Source texts of formatted documents
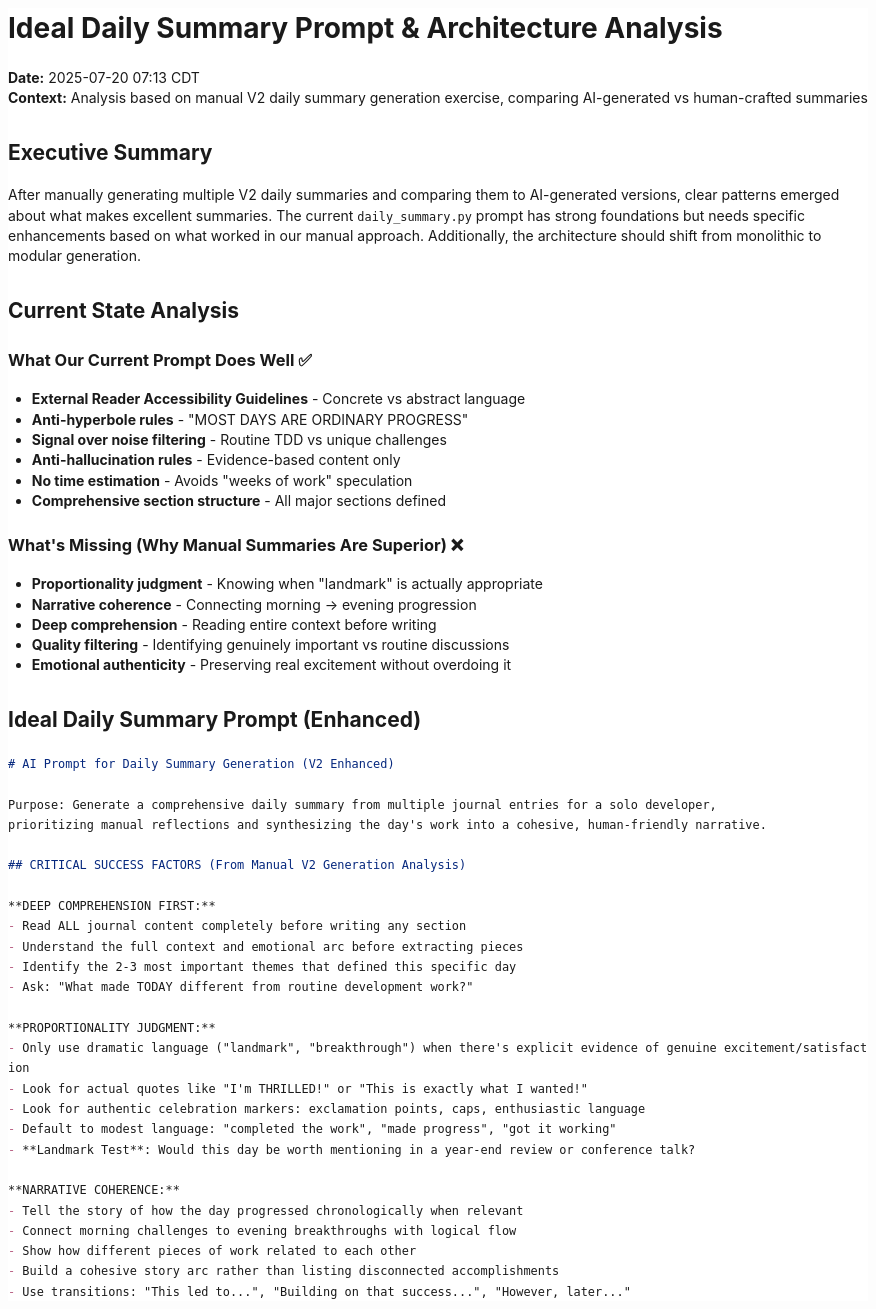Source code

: # Ideal Daily Summary Prompt & Architecture Analysis

**Date:** 2025-07-20 07:13 CDT  
**Context:** Analysis based on manual V2 daily summary generation exercise, comparing AI-generated vs human-crafted summaries

## Executive Summary

After manually generating multiple V2 daily summaries and comparing them to AI-generated versions, clear patterns emerged about what makes excellent summaries. The current `daily_summary.py` prompt has strong foundations but needs specific enhancements based on what worked in our manual approach. Additionally, the architecture should shift from monolithic to modular generation.

## Current State Analysis

### What Our Current Prompt Does Well ✅
- **External Reader Accessibility Guidelines** - Concrete vs abstract language
- **Anti-hyperbole rules** - "MOST DAYS ARE ORDINARY PROGRESS"  
- **Signal over noise filtering** - Routine TDD vs unique challenges
- **Anti-hallucination rules** - Evidence-based content only
- **No time estimation** - Avoids "weeks of work" speculation
- **Comprehensive section structure** - All major sections defined

### What's Missing (Why Manual Summaries Are Superior) ❌
- **Proportionality judgment** - Knowing when "landmark" is actually appropriate
- **Narrative coherence** - Connecting morning → evening progression  
- **Deep comprehension** - Reading entire context before writing
- **Quality filtering** - Identifying genuinely important vs routine discussions
- **Emotional authenticity** - Preserving real excitement without overdoing it

## Ideal Daily Summary Prompt (Enhanced)

```markdown
# AI Prompt for Daily Summary Generation (V2 Enhanced)

Purpose: Generate a comprehensive daily summary from multiple journal entries for a solo developer,
prioritizing manual reflections and synthesizing the day's work into a cohesive, human-friendly narrative.

## CRITICAL SUCCESS FACTORS (From Manual V2 Generation Analysis)

**DEEP COMPREHENSION FIRST:**
- Read ALL journal content completely before writing any section
- Understand the full context and emotional arc before extracting pieces  
- Identify the 2-3 most important themes that defined this specific day
- Ask: "What made TODAY different from routine development work?"

**PROPORTIONALITY JUDGMENT:**
- Only use dramatic language ("landmark", "breakthrough") when there's explicit evidence of genuine excitement/satisfaction
- Look for actual quotes like "I'm THRILLED!" or "This is exactly what I wanted!" 
- Look for authentic celebration markers: exclamation points, caps, enthusiastic language
- Default to modest language: "completed the work", "made progress", "got it working"
- **Landmark Test**: Would this day be worth mentioning in a year-end review or conference talk?

**NARRATIVE COHERENCE:**  
- Tell the story of how the day progressed chronologically when relevant
- Connect morning challenges to evening breakthroughs with logical flow
- Show how different pieces of work related to each other  
- Build a cohesive story arc rather than listing disconnected accomplishments
- Use transitions: "This led to...", "Building on that success...", "However, later..."
```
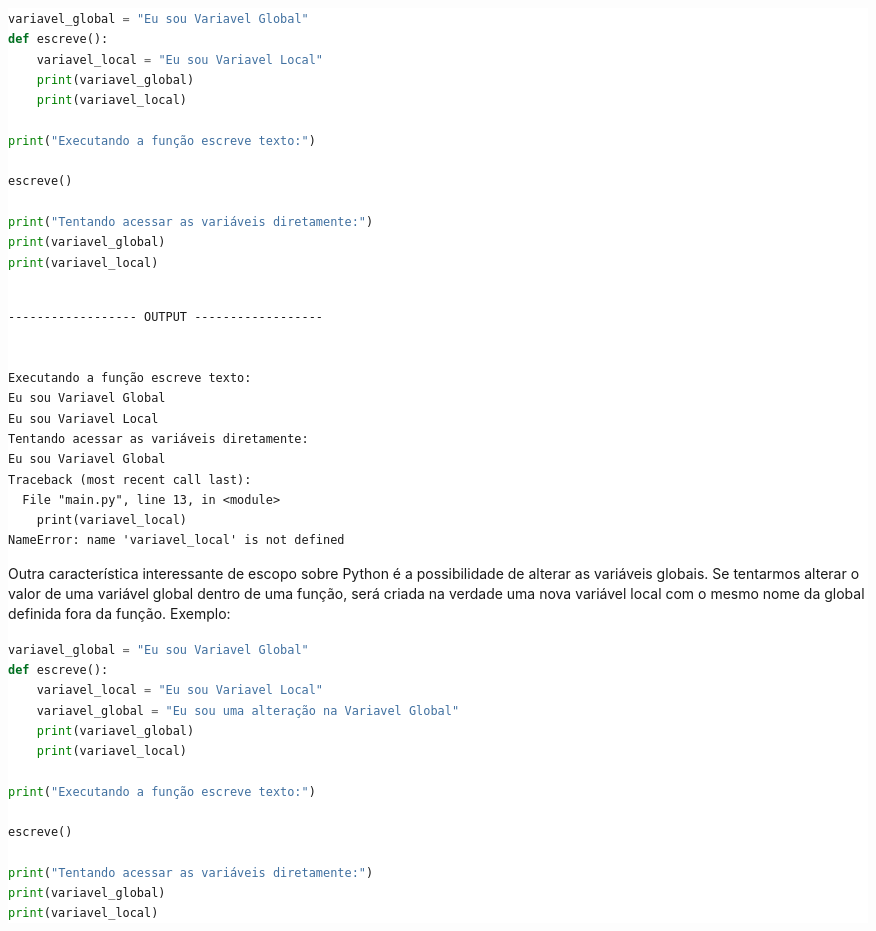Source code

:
 ```py
variavel_global = "Eu sou Variavel Global"
def escreve():
    variavel_local = "Eu sou Variavel Local"
    print(variavel_global)
    print(variavel_local)

print("Executando a função escreve texto:") 

escreve()

print("Tentando acessar as variáveis diretamente:")
print(variavel_global)
print(variavel_local)

```

```

------------------ OUTPUT ------------------


Executando a função escreve texto:
Eu sou Variavel Global
Eu sou Variavel Local
Tentando acessar as variáveis diretamente:
Eu sou Variavel Global
Traceback (most recent call last):
  File "main.py", line 13, in <module>
    print(variavel_local)
NameError: name 'variavel_local' is not defined

```

Outra característica interessante de escopo sobre Python é a possibilidade de alterar as variáveis globais. Se tentarmos alterar o valor de uma variável global dentro de uma função, será criada na verdade uma nova variável local com o mesmo nome da global definida fora da função. Exemplo:

```py
variavel_global = "Eu sou Variavel Global"
def escreve():
    variavel_local = "Eu sou Variavel Local"
    variavel_global = "Eu sou uma alteração na Variavel Global"
    print(variavel_global)
    print(variavel_local)

print("Executando a função escreve texto:") 

escreve()

print("Tentando acessar as variáveis diretamente:")
print(variavel_global)
print(variavel_local)

```
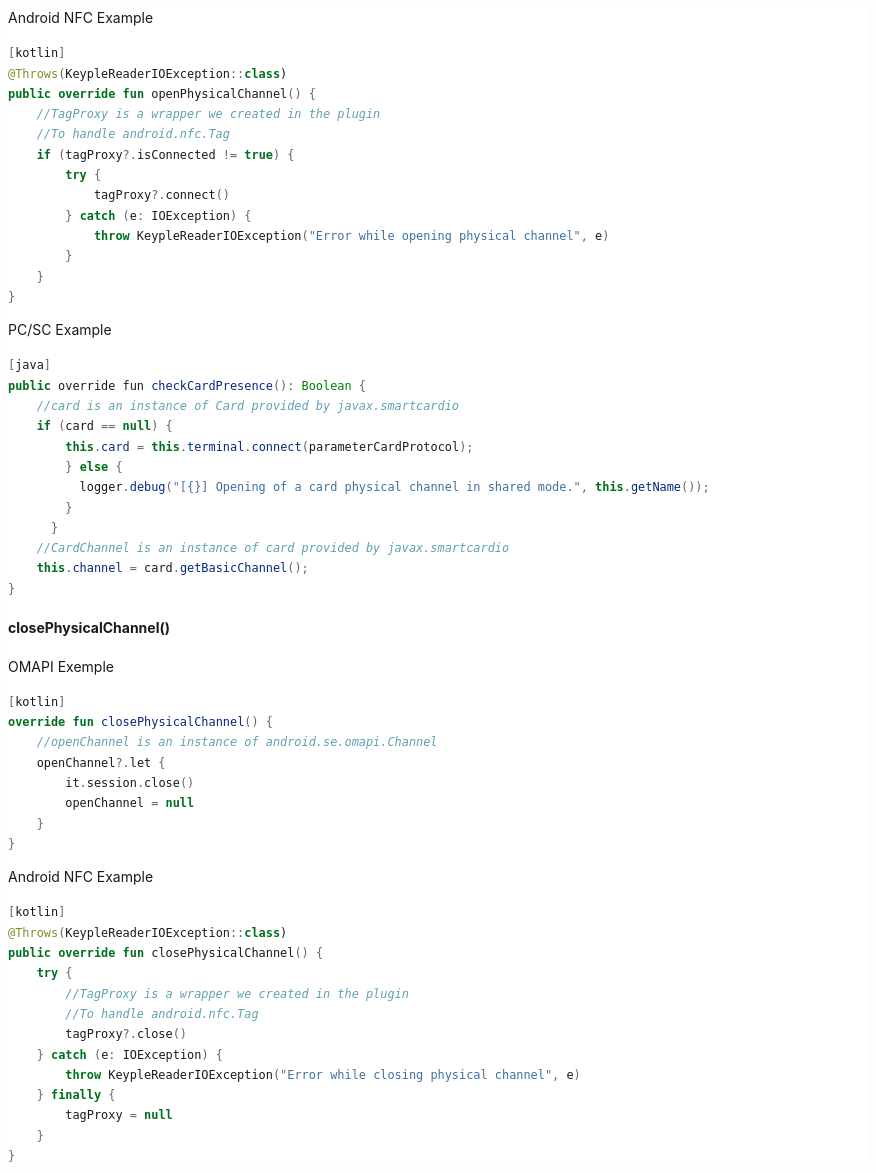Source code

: Android NFC Example
```kotlin
[kotlin]
@Throws(KeypleReaderIOException::class)
public override fun openPhysicalChannel() {
    //TagProxy is a wrapper we created in the plugin
    //To handle android.nfc.Tag
    if (tagProxy?.isConnected != true) {
        try {
            tagProxy?.connect()
        } catch (e: IOException) {
            throw KeypleReaderIOException("Error while opening physical channel", e)
        }
    }
}
```

PC/SC Example
```java
[java]
public override fun checkCardPresence(): Boolean {
    //card is an instance of Card provided by javax.smartcardio
    if (card == null) {
        this.card = this.terminal.connect(parameterCardProtocol);
        } else {
          logger.debug("[{}] Opening of a card physical channel in shared mode.", this.getName());
        }
      }
    //CardChannel is an instance of card provided by javax.smartcardio
    this.channel = card.getBasicChannel();
}
```

#### closePhysicalChannel()
OMAPI Exemple
```kotlin
[kotlin]
override fun closePhysicalChannel() {
    //openChannel is an instance of android.se.omapi.Channel
    openChannel?.let {
        it.session.close()
        openChannel = null
    }
}
```

Android NFC Example
```kotlin
[kotlin]
@Throws(KeypleReaderIOException::class)
public override fun closePhysicalChannel() {
    try {
        //TagProxy is a wrapper we created in the plugin
        //To handle android.nfc.Tag
        tagProxy?.close()
    } catch (e: IOException) {
        throw KeypleReaderIOException("Error while closing physical channel", e)
    } finally {
        tagProxy = null
    }
}
```
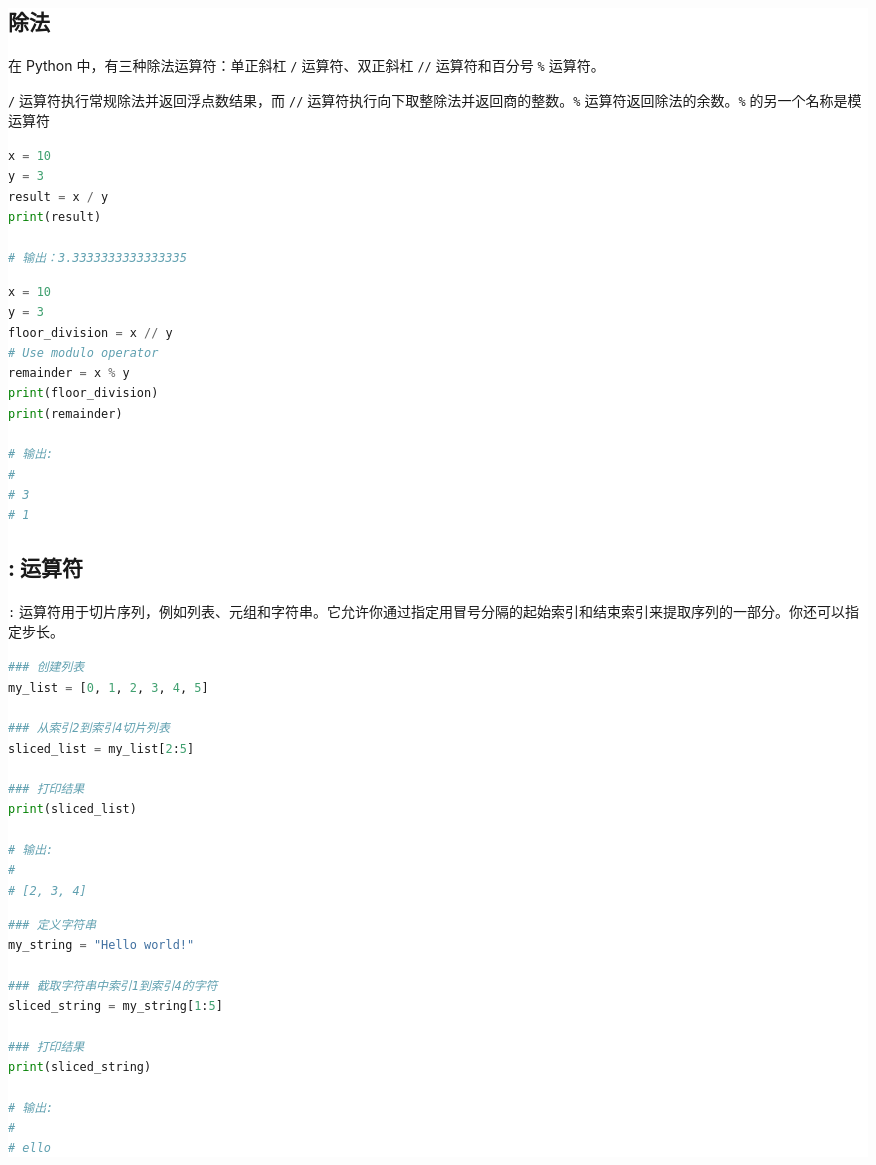 ## 除法

在 Python 中，有三种除法运算符：单正斜杠 `/` 运算符、双正斜杠 `//` 运算符和百分号 `%` 运算符。

`/` 运算符执行常规除法并返回浮点数结果，而 `//` 运算符执行向下取整除法并返回商的整数。`%` 运算符返回除法的余数。`%` 的另一个名称是模运算符

```python
x = 10
y = 3
result = x / y
print(result)

# 输出：3.3333333333333335
```

```python
x = 10
y = 3
floor_division = x // y 
# Use modulo operator
remainder = x % y 
print(floor_division)
print(remainder)

# 输出: 
# 
# 3
# 1
```

## : 运算符

`:` 运算符用于切片序列，例如列表、元组和字符串。它允许你通过指定用冒号分隔的起始索引和结束索引来提取序列的一部分。你还可以指定步长。

```python
### 创建列表
my_list = [0, 1, 2, 3, 4, 5]

### 从索引2到索引4切片列表
sliced_list = my_list[2:5]

### 打印结果
print(sliced_list)

# 输出:
# 
# [2, 3, 4]
```

```python
### 定义字符串
my_string = "Hello world!"

### 截取字符串中索引1到索引4的字符
sliced_string = my_string[1:5]

### 打印结果
print(sliced_string)

# 输出:
# 
# ello
```
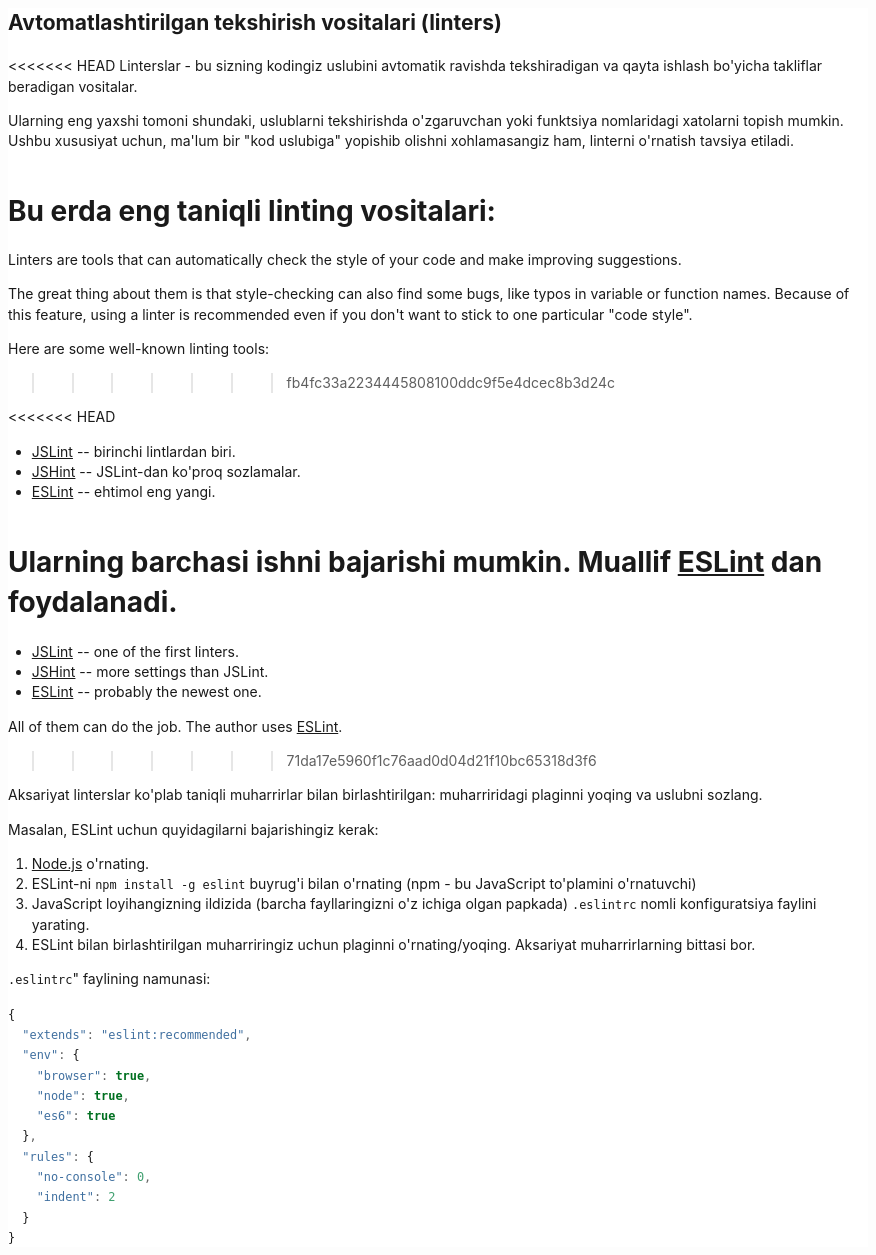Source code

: ## Avtomatlashtirilgan tekshirish vositalari (linters)

<<<<<<< HEAD
Linterslar - bu sizning kodingiz uslubini avtomatik ravishda tekshiradigan va qayta ishlash bo'yicha takliflar beradigan vositalar.

Ularning eng yaxshi tomoni shundaki, uslublarni tekshirishda o'zgaruvchan yoki funktsiya nomlaridagi xatolarni topish mumkin. Ushbu xususiyat uchun, ma'lum bir "kod uslubiga" yopishib olishni xohlamasangiz ham, linterni o'rnatish tavsiya etiladi.

Bu erda eng taniqli linting vositalari:
=======
Linters are tools that can automatically check the style of your code and make improving suggestions.

The great thing about them is that style-checking can also find some bugs, like typos in variable or function names. Because of this feature, using a linter is recommended even if you don't want to stick to one particular "code style".

Here are some well-known linting tools:
>>>>>>> fb4fc33a2234445808100ddc9f5e4dcec8b3d24c

<<<<<<< HEAD
- [JSLint](http://www.jslint.com/) -- birinchi lintlardan biri.
- [JSHint](http://www.jshint.com/) -- JSLint-dan ko'proq sozlamalar.
- [ESLint](http://eslint.org/) -- ehtimol eng yangi.

Ularning barchasi ishni bajarishi mumkin. Muallif [ESLint](http://eslint.org/) dan foydalanadi.
=======
- [JSLint](https://www.jslint.com/) -- one of the first linters.
- [JSHint](https://jshint.com/) -- more settings than JSLint.
- [ESLint](https://eslint.org/) -- probably the newest one.

All of them can do the job. The author uses [ESLint](https://eslint.org/).
>>>>>>> 71da17e5960f1c76aad0d04d21f10bc65318d3f6

Aksariyat linterslar ko'plab taniqli muharrirlar bilan birlashtirilgan: muharriridagi plaginni yoqing va uslubni sozlang.

Masalan, ESLint uchun quyidagilarni bajarishingiz kerak:

1. [Node.js](https://nodejs.org/) o'rnating.
2. ESLint-ni `npm install -g eslint` buyrug'i bilan o'rnating (npm - bu JavaScript to'plamini o'rnatuvchi)
3. JavaScript loyihangizning ildizida (barcha fayllaringizni o'z ichiga olgan papkada) `.eslintrc` nomli konfiguratsiya faylini yarating.
4. ESLint bilan birlashtirilgan muharriringiz uchun plaginni o'rnating/yoqing. Aksariyat muharrirlarning bittasi bor.

`.eslintrc`" faylining namunasi:

```js
{
  "extends": "eslint:recommended",
  "env": {
    "browser": true,
    "node": true,
    "es6": true
  },
  "rules": {
    "no-console": 0,
    "indent": 2
  }
}
```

◆ **Task**:
All lines of the entries above where "rnating" turns up should be reported.

◆ **Task solution**:
1. [Node.js](https://nodejs.org/) o'rnating.
2. ESLint-ni `npm install -g eslint` buyrug'i bilan o'rnating (npm - bu JavaScript to'plamini o'rnatuvchi)
4. ESLint bilan birlashtirilgan muharriringiz uchun plaginni o'rnating/yoqing. Aksariyat muharrirlarning bittasi bor.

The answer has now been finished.